Er was niets met haar te beginnen. Zij was zoo over stuur en zoo
angstig bevreesd dat men haar haar zin niet zou geven, dat de vrouw
eindelijk hoofdschuddend toegaf, haar in Gerrit's gemakkelijken stoel
bij de tafel duwde en zei:
"Nu, nu, blijf hier dan maar van nacht. Rust nu maar eens even uit
en probeer wat kalmer te worden."
Toen ging zij met haar man de kamer uit.
"Wij moeten haar in vrede's naam van nacht maar hier houden," zei
ze. "Het arme kind is heelemaal in de war. Het is te hopen dat die
tante van haar werkelijk niet ongerust over haar is. Als ze nu van
nacht eens goed geslapen heeft, zal ze morgen wel wat handelbaarder
zijn. Ze kan natuurlijk toch niet reizen in die jurk; ze heeft niet
eens een hoed en mantel bij zich en wie weet, of ze wel reisgeld heeft
meegenomen! Ze schijnt opeens weggeloopen te zijn. Ze ziet er als een
echte jongejuffrouw uit nu met die mooie kleeren, heel anders dan toen
ik haar voor 't eerst zag. Toen leek ze een gewoon burgermeisje. Het
is een raadselachtige geschiedenis, Gerrit; misschien komen we er
morgen achter. Er is nu niets uit het arme kind te krijgen. Ik moet
haar maar gauw in bed stoppen. Gelukkig dat Jan net voor vier dagen
naar zijn ouders is, nu kan ze in zijn bed slapen."
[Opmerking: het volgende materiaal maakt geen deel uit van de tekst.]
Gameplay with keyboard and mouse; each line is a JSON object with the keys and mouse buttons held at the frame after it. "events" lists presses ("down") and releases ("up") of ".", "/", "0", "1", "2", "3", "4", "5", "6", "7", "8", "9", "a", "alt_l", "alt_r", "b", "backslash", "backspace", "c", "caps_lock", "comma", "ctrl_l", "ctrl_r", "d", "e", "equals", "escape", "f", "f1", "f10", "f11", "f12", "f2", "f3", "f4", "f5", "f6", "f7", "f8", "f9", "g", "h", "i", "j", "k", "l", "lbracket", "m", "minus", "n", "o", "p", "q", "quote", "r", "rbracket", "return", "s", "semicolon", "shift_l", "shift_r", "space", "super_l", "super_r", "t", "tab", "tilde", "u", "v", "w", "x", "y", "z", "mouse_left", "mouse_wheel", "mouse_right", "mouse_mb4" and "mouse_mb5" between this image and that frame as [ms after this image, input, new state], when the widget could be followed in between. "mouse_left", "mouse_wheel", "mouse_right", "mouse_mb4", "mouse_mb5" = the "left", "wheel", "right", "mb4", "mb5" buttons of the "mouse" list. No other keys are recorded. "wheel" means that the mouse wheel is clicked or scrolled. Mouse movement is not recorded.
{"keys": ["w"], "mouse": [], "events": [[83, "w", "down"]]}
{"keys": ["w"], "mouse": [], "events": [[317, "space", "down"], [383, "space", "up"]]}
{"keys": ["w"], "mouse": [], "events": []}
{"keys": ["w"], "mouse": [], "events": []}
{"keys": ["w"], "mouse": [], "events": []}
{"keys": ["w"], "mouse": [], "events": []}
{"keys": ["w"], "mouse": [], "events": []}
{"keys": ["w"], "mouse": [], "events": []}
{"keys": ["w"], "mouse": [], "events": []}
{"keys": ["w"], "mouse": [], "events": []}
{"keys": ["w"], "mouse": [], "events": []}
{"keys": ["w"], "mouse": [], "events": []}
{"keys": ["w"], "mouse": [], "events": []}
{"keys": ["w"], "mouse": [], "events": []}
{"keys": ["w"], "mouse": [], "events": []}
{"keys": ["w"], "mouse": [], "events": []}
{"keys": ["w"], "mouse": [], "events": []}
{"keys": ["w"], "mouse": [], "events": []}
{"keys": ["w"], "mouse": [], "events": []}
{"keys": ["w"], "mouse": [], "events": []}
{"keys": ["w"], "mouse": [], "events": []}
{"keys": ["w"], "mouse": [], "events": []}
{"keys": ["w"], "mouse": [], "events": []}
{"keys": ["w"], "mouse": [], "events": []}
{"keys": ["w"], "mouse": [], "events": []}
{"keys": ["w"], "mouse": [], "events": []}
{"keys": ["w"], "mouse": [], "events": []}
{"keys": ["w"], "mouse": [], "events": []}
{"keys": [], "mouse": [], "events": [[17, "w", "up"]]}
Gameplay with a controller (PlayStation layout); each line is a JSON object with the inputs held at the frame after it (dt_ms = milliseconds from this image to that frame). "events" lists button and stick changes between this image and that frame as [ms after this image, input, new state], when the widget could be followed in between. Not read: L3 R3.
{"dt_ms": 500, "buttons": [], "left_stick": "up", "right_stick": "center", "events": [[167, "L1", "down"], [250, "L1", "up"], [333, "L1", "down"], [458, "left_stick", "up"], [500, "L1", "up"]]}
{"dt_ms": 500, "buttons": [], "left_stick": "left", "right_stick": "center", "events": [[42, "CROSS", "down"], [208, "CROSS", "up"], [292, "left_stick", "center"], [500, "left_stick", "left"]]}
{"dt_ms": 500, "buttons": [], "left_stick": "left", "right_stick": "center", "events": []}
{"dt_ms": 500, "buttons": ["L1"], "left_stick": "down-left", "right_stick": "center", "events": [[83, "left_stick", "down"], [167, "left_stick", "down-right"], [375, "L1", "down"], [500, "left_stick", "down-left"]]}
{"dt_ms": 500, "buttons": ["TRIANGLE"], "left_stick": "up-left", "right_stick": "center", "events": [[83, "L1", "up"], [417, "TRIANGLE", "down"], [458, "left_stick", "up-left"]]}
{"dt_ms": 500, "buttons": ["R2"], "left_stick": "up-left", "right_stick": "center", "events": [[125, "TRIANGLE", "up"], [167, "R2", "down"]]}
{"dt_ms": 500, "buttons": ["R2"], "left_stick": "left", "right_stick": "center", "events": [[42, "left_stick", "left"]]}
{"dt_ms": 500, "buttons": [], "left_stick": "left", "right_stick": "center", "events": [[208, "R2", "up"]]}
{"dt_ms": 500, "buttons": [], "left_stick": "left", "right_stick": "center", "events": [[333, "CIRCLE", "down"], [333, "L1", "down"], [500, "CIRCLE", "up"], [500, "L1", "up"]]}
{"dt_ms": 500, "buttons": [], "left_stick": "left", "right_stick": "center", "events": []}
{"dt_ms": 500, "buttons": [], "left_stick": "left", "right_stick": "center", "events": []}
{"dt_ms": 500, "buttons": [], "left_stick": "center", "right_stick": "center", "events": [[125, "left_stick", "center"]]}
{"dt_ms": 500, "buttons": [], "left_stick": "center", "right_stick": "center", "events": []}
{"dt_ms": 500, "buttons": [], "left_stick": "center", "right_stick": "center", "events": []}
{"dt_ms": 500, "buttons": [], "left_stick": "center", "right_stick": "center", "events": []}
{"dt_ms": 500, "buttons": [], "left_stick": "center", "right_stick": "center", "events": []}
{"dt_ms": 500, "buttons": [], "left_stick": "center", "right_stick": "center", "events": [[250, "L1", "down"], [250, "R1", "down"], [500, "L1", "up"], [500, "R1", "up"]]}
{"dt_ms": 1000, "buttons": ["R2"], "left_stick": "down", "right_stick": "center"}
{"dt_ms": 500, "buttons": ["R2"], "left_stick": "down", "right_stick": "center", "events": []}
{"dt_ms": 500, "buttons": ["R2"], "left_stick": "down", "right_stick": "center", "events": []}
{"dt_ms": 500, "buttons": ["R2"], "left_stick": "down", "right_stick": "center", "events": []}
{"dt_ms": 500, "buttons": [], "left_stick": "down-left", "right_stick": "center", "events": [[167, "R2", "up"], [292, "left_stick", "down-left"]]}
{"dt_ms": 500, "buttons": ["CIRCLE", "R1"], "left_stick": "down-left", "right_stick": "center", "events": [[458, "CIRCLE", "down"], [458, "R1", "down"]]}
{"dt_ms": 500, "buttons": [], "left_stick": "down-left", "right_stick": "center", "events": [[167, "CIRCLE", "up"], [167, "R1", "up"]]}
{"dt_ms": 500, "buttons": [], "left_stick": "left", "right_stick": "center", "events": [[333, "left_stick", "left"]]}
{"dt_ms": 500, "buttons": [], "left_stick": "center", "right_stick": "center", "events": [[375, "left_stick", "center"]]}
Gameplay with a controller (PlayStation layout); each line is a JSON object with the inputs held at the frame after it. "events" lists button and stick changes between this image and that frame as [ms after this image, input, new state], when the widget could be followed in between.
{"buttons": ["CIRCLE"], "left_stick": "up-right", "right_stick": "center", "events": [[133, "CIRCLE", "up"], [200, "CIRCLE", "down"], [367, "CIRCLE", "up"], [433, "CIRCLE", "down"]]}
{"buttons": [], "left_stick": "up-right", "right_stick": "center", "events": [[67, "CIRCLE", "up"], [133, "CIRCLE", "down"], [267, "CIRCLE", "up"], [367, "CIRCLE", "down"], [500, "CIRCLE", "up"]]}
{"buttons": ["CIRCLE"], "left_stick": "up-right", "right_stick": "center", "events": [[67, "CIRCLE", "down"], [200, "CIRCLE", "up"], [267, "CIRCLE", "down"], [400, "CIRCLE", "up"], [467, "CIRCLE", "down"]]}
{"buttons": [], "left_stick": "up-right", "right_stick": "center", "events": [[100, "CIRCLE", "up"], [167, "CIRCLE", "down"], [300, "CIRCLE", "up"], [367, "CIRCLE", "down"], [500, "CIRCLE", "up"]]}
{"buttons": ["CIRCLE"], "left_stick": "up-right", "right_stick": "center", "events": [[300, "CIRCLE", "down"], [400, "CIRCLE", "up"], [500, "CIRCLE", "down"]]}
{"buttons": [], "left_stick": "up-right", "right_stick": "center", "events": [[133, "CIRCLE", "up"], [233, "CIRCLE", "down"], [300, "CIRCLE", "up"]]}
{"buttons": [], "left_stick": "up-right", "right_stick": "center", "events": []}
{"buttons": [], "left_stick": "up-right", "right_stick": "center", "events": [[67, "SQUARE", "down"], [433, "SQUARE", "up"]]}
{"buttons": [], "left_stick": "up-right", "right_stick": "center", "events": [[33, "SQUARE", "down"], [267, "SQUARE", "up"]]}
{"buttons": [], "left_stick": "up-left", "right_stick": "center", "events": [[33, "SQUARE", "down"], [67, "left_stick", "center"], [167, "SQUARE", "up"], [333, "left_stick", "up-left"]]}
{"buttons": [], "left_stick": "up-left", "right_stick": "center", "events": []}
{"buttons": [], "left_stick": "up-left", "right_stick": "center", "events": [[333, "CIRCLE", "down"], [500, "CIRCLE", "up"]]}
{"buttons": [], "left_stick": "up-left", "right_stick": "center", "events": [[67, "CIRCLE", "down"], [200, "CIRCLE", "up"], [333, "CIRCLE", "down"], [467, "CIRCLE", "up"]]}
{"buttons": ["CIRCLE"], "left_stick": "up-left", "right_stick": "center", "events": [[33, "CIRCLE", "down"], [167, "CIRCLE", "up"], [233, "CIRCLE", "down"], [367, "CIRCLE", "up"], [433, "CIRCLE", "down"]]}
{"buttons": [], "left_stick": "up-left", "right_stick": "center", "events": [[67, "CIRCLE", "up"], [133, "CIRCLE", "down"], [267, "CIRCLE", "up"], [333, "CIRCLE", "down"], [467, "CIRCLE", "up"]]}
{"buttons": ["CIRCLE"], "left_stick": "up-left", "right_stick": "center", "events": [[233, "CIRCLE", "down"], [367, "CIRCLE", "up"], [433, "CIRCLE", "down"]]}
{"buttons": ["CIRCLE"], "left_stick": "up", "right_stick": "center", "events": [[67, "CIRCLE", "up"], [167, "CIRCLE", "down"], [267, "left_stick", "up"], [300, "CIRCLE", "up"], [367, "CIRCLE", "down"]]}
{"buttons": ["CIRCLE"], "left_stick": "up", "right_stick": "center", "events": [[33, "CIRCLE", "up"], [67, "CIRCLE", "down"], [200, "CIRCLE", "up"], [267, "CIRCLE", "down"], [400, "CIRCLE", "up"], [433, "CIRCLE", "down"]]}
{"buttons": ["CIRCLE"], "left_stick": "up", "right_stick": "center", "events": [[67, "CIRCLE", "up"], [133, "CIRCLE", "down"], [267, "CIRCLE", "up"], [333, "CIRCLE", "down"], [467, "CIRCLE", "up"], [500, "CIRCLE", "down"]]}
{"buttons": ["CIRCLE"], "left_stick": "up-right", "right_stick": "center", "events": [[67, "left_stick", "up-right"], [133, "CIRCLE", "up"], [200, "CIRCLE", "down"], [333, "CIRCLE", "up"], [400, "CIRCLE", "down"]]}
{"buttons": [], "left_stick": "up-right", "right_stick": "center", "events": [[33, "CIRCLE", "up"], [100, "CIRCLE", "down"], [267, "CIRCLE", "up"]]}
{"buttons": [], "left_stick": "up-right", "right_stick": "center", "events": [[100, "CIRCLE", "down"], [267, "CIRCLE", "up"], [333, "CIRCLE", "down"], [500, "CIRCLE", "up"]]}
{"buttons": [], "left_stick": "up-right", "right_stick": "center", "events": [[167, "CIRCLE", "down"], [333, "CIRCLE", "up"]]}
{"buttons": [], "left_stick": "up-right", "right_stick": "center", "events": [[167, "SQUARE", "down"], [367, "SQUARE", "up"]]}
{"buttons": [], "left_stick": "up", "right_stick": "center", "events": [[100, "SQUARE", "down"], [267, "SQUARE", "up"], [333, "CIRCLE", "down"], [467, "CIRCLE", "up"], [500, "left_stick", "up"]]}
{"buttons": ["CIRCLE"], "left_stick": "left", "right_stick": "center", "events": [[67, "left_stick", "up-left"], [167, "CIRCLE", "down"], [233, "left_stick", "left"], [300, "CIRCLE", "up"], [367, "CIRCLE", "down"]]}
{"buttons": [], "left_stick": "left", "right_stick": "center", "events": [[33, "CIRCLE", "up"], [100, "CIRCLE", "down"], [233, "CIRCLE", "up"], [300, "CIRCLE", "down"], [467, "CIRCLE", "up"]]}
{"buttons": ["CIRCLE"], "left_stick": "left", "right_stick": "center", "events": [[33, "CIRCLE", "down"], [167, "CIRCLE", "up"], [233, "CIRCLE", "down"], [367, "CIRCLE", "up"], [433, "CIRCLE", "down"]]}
Jan was de bediende, een buitenjongen, die bij den kruidenier in de
leer was.
Hoofdstuk IX.
Groot Verdriet.
Een half uur later stond Elsje met een bedrukt gezicht en rood
beschreide oogen naast de goedhartige kruideniersvrouw op een klein,
hoogst eenvoudig gemeubileerd zolderkamertje met een bedstee, waarvoor
hardgele gordijnen hingen.
"Kijk," zei haar gastvrouw, de gordijnen opentrekkend, "het bed is
groot genoeg en ik heb er mooi, schoon linnen voor je opgelegd. Kom,
wees nu maar niet meer bedroefd en ga maar gauw slapen. Wat zal de
kleine Evert het aardig vinden je morgenochtend te zien! Denk er aan
dat je de kaars uitblaast als je klaar bent en slaap lekker! Morgen
zal alles wel weer in orde komen, daar ben ik niets bang voor. Nacht
Elsje!"
Elsje sloeg met een plotselinge, hartstochtelijke beweging de armen
om haar hals, legde haar kloppend hoofd tegen den schouder der goede
vrouw en barstte weer in tranen uit.
"O, ik verlang zoo naar huis, naar grootmoeder!" snikte ze, in korte,
afgebroken zinnen, "ik vind het zoo vreeselijk, vreeselijk hier in
de stad--o, ik wou dat ik er nooit gekomen was, nooit! Ik .... ik
wou dat ik maar weg was .... ik wou...."
"Stil, stil," viel de vrouw haar sussend in de rede, "je moet nu niet
meer schreien, wezenlijk niet. Je zult nog hoofdpijn krijgen en ziek
worden, als je je zoo vreeselijk over stuur maakt. Kom, kom, kom,
stil nu, stil nu."
Zij maakte zich zacht los uit de omarming van het snikkende kind,
schonk een glas water in, liet haar drinken en zei op beslisten toon:
"Nu moet je wezenlijk terstond naar bed gaan. Kijk, hier op dezen
stoel ligt een nachtjak van mij voor je. Dat zal je wel een beetje te
wijd wezen, maar dat is niets, beter te wijd dan te nauw. Kom, drink
nog maar eens, zie zoo, nu bedaard het al een beetje, he? Nacht Elsje."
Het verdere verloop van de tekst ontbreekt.